**TASK INSTRUCTIONS**
Retype the data below verbatim; pictures do not belong in the copy.

**DATASET EXTRACT**
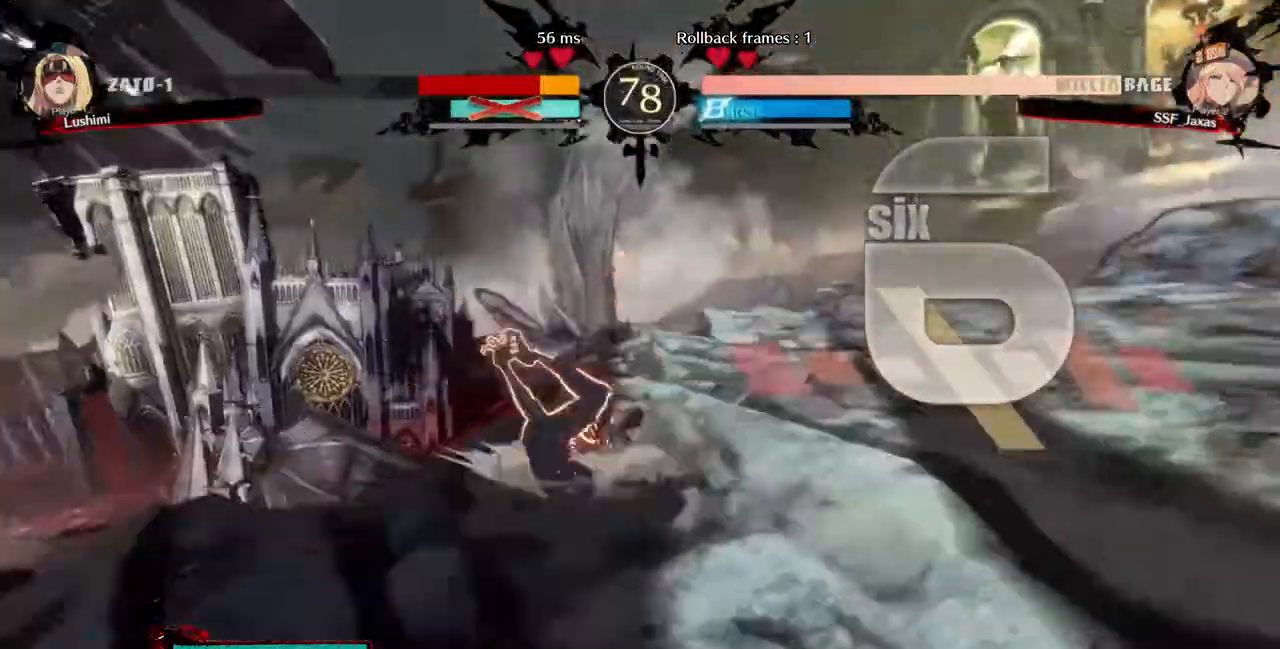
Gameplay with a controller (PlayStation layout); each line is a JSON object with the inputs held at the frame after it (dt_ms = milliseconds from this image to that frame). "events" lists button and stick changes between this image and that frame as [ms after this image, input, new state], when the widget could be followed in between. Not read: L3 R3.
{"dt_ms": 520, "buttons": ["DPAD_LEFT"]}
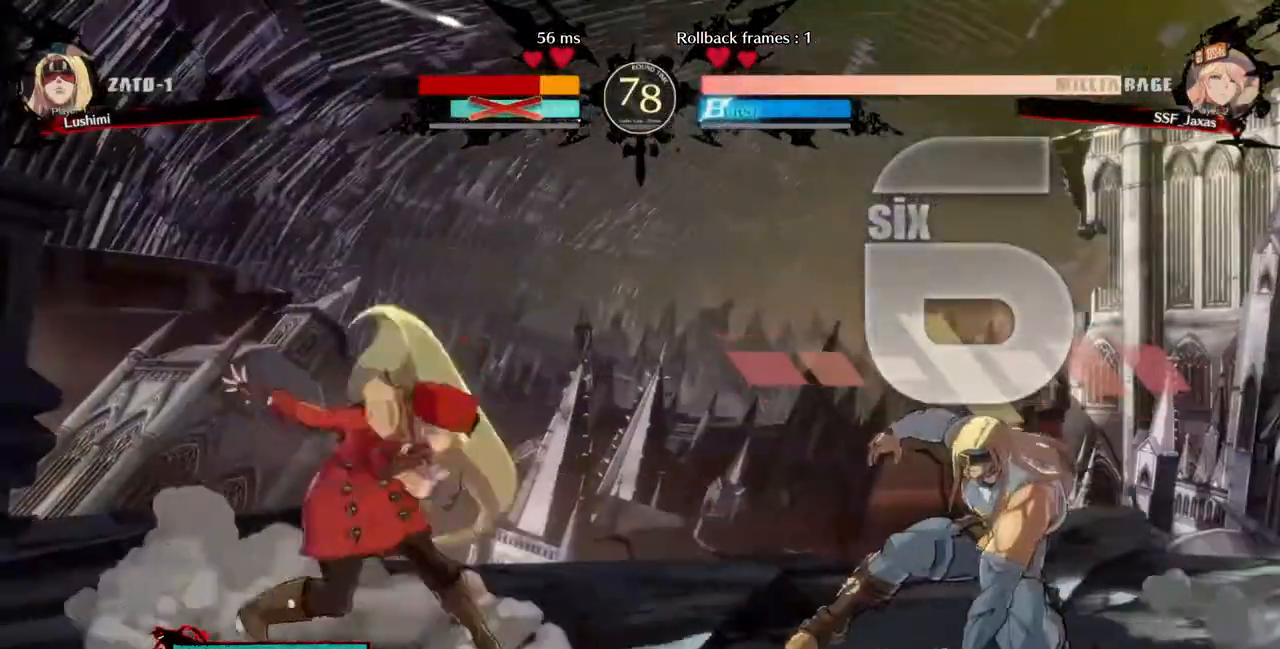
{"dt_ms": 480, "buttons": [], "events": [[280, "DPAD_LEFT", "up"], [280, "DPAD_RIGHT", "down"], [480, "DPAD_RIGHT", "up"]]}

**RESPONSE AREA**
Gameplay with a controller (PlayStation layout); each line is a JSON object with the inputs held at the frame after it (dt_ms = milliseconds from this image to that frame). "events" lists button and stick changes between this image and that frame as [ms after this image, input, new state], when the widget could be followed in between. Not read: L3 R3.
{"dt_ms": 520, "buttons": ["DPAD_LEFT"]}
{"dt_ms": 480, "buttons": [], "events": [[280, "DPAD_LEFT", "up"], [280, "DPAD_RIGHT", "down"], [480, "DPAD_RIGHT", "up"]]}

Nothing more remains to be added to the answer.